WHAT TO DO -> Could you update the part that opens with the line containing "text 聯絡電話： （Mobile） 電子郵件： [119, 750, 1094, 812]" and closes with the line containing "list 日後若侵害著作權等相關法規經法院判決確定，本人願意繳回所有原發之補助。 [178, 86, 1094, 211]" by replacing "Mobile" with "Cell", leaving everything else unchanged and returning only those lines?

EXERCISE MATERIALS ->
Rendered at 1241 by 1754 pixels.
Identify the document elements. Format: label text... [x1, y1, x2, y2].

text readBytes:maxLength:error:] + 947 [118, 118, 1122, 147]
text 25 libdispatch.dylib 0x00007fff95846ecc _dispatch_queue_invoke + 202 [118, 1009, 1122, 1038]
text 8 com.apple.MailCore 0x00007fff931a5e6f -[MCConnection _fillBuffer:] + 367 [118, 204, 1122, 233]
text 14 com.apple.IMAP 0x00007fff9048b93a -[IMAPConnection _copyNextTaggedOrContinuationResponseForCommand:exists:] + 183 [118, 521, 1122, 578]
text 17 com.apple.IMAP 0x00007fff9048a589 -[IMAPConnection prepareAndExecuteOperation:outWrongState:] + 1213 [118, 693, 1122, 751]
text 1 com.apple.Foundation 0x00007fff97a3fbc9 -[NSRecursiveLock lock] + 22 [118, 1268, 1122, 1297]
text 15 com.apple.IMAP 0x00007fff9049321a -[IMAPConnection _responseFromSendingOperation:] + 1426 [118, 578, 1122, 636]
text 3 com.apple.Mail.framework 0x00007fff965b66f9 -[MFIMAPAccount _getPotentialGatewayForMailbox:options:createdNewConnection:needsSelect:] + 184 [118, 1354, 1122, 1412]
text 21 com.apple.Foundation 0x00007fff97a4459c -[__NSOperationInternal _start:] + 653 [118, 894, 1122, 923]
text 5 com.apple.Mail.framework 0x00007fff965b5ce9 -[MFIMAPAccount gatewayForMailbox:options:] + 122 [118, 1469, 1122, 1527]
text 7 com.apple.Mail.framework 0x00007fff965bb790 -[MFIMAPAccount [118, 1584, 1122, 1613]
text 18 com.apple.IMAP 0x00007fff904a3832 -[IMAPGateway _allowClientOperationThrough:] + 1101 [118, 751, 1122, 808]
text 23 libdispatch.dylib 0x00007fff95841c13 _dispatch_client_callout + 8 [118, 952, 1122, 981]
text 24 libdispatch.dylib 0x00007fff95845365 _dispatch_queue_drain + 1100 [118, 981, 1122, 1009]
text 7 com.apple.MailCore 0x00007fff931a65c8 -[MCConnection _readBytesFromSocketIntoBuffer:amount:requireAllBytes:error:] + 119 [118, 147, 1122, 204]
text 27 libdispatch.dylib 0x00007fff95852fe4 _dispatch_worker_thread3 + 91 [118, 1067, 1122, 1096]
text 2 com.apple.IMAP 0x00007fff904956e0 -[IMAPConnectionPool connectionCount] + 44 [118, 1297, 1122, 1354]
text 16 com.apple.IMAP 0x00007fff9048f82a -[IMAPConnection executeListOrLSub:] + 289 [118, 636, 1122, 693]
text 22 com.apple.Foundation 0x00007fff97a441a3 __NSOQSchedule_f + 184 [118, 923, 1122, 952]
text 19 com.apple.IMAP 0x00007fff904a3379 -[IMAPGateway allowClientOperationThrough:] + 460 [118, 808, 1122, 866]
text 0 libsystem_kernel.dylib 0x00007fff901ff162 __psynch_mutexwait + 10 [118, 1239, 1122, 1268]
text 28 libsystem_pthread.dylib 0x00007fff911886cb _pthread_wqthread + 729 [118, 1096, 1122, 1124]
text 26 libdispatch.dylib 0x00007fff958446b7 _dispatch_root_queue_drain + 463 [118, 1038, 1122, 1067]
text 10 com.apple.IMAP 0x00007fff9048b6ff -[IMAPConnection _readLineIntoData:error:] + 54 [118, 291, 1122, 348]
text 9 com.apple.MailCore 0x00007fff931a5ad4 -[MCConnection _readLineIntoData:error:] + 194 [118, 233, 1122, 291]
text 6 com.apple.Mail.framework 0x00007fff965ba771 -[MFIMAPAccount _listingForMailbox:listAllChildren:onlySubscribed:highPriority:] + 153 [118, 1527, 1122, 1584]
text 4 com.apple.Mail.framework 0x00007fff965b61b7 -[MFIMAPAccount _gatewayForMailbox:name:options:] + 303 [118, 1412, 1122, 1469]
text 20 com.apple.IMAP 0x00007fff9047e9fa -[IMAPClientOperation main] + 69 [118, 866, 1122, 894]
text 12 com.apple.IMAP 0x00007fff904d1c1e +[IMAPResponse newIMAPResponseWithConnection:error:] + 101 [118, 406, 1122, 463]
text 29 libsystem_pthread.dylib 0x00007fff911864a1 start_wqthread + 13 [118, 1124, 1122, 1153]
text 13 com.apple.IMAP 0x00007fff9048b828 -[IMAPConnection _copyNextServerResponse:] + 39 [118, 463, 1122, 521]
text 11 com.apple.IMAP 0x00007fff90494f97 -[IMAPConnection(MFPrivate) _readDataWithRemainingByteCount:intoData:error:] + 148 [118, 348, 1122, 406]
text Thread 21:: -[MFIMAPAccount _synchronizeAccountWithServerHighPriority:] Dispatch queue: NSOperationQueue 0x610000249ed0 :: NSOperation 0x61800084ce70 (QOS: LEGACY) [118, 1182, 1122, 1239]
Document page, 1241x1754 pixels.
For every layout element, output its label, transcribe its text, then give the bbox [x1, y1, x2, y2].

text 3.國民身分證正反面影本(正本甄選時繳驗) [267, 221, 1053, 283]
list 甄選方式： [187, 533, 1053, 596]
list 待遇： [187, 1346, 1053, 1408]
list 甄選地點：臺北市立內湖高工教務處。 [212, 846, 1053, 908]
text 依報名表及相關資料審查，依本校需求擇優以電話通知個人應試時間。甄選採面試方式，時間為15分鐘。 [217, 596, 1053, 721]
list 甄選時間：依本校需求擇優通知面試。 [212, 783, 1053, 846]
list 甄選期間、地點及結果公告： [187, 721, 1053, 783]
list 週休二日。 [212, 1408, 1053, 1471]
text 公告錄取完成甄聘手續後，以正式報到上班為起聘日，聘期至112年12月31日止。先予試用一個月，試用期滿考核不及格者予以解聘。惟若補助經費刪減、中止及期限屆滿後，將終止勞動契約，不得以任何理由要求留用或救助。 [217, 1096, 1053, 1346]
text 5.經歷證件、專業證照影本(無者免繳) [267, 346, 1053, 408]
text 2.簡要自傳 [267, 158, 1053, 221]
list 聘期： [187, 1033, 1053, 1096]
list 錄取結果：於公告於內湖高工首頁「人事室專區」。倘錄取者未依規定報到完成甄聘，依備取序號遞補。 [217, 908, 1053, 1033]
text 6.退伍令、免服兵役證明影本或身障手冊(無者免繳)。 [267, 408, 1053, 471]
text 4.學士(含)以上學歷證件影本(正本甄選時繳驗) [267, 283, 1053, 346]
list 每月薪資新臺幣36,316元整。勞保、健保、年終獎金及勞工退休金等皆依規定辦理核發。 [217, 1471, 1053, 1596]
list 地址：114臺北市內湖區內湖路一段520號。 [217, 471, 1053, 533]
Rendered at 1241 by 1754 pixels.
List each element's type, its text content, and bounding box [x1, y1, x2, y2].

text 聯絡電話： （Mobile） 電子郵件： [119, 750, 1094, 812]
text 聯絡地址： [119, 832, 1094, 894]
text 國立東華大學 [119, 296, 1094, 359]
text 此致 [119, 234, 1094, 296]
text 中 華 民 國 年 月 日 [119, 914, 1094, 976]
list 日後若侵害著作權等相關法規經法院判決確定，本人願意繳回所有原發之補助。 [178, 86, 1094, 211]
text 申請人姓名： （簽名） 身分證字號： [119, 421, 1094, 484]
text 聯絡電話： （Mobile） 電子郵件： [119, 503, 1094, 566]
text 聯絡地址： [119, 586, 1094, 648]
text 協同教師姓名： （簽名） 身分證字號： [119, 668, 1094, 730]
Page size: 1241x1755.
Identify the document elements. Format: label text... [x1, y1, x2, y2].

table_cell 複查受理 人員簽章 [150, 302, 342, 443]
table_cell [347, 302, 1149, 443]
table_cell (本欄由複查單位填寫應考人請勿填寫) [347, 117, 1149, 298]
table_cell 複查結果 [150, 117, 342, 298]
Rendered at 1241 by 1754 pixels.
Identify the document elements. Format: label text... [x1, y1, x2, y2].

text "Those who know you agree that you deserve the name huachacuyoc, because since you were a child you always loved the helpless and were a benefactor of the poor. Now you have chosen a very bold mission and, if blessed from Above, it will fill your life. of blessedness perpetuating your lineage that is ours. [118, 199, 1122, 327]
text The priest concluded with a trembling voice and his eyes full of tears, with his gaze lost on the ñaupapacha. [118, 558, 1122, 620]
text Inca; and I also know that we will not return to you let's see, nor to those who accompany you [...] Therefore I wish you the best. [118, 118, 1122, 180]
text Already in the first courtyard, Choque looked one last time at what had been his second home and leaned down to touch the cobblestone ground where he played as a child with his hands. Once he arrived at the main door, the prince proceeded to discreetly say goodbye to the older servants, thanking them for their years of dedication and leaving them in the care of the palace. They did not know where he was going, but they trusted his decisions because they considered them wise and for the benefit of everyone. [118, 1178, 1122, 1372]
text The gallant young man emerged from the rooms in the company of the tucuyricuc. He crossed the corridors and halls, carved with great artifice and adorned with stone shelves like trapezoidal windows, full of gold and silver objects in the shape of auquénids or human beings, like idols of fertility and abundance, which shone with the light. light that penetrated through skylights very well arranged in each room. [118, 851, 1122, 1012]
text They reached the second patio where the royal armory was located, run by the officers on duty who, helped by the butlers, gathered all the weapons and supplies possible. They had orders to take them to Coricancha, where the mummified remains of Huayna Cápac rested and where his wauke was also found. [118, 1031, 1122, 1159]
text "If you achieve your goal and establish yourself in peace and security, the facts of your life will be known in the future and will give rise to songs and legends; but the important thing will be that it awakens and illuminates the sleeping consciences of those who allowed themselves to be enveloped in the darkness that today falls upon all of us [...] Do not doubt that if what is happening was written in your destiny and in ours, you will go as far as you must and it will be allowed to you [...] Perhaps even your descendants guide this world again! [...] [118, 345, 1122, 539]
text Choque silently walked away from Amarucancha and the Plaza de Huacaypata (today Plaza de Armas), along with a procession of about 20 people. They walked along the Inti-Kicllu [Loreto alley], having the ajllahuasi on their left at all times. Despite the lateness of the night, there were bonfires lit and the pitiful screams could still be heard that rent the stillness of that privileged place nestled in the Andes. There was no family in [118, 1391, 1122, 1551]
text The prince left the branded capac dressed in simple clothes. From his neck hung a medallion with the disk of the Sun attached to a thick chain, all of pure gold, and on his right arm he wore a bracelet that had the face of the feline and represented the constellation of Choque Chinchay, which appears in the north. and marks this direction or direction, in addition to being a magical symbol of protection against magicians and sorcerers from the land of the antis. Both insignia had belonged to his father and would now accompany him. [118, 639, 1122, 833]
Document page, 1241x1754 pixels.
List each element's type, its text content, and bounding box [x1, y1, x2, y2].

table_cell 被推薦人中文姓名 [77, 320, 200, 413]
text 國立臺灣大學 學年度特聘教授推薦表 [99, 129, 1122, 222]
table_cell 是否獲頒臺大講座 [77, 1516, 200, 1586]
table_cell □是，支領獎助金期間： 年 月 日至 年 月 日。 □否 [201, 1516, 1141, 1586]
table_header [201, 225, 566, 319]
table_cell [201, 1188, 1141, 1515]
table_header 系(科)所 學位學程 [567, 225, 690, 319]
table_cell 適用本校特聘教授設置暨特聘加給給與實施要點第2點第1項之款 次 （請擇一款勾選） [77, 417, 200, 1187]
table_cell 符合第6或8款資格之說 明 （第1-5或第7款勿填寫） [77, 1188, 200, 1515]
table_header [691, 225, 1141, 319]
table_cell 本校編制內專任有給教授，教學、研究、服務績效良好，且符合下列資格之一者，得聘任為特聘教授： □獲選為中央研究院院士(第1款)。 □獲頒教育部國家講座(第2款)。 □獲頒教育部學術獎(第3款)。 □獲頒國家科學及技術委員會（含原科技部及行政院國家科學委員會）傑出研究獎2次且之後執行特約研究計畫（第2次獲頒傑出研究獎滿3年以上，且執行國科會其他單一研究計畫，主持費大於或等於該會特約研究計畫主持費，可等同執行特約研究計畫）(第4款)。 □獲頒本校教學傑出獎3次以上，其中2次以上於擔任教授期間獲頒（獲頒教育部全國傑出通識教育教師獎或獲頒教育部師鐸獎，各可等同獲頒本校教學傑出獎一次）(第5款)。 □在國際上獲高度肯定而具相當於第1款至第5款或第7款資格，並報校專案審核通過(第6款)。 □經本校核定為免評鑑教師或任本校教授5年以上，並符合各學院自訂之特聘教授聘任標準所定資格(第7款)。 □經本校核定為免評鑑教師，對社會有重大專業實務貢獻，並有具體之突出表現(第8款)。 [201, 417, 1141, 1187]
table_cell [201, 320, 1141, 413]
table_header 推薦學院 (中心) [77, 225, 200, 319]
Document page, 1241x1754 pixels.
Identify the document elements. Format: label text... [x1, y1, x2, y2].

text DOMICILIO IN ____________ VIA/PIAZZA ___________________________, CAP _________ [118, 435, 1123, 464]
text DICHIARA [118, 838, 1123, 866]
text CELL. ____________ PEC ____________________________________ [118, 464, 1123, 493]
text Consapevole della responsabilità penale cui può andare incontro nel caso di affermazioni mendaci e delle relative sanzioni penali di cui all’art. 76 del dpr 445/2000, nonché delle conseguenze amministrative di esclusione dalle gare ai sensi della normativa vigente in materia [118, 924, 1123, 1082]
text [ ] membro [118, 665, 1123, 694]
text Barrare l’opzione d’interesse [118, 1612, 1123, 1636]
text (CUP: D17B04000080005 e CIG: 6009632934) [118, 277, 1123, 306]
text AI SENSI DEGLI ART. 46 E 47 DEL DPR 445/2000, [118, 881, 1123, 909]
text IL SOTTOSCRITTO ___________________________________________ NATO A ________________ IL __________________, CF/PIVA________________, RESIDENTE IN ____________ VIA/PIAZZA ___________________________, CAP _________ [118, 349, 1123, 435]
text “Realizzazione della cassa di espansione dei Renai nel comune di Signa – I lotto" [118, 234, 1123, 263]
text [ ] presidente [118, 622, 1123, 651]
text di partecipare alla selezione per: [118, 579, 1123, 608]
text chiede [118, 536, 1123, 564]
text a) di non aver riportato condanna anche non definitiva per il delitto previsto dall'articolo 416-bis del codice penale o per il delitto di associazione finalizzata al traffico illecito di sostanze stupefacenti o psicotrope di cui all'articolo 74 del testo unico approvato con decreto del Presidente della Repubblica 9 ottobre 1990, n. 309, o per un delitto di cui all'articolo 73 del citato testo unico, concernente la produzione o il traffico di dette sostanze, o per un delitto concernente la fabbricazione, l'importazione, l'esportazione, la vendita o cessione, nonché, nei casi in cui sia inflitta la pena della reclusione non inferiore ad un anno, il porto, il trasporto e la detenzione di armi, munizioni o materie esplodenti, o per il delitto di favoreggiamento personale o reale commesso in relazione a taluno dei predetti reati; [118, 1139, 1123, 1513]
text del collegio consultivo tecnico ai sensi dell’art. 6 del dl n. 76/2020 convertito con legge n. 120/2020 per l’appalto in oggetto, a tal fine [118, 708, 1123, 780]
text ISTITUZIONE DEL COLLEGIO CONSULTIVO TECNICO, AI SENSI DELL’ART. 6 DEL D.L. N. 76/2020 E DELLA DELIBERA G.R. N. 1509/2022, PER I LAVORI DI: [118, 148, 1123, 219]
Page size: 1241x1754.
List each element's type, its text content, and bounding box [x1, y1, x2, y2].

RESPONSE FOR THIS EXERCISE ->
text 聯絡電話： （Cell） 電子郵件： [119, 750, 1094, 812]
text 聯絡地址： [119, 832, 1094, 894]
text 國立東華大學 [119, 296, 1094, 359]
text 此致 [119, 234, 1094, 296]
text 中 華 民 國 年 月 日 [119, 914, 1094, 976]
list 日後若侵害著作權等相關法規經法院判決確定，本人願意繳回所有原發之補助。 [178, 86, 1094, 211]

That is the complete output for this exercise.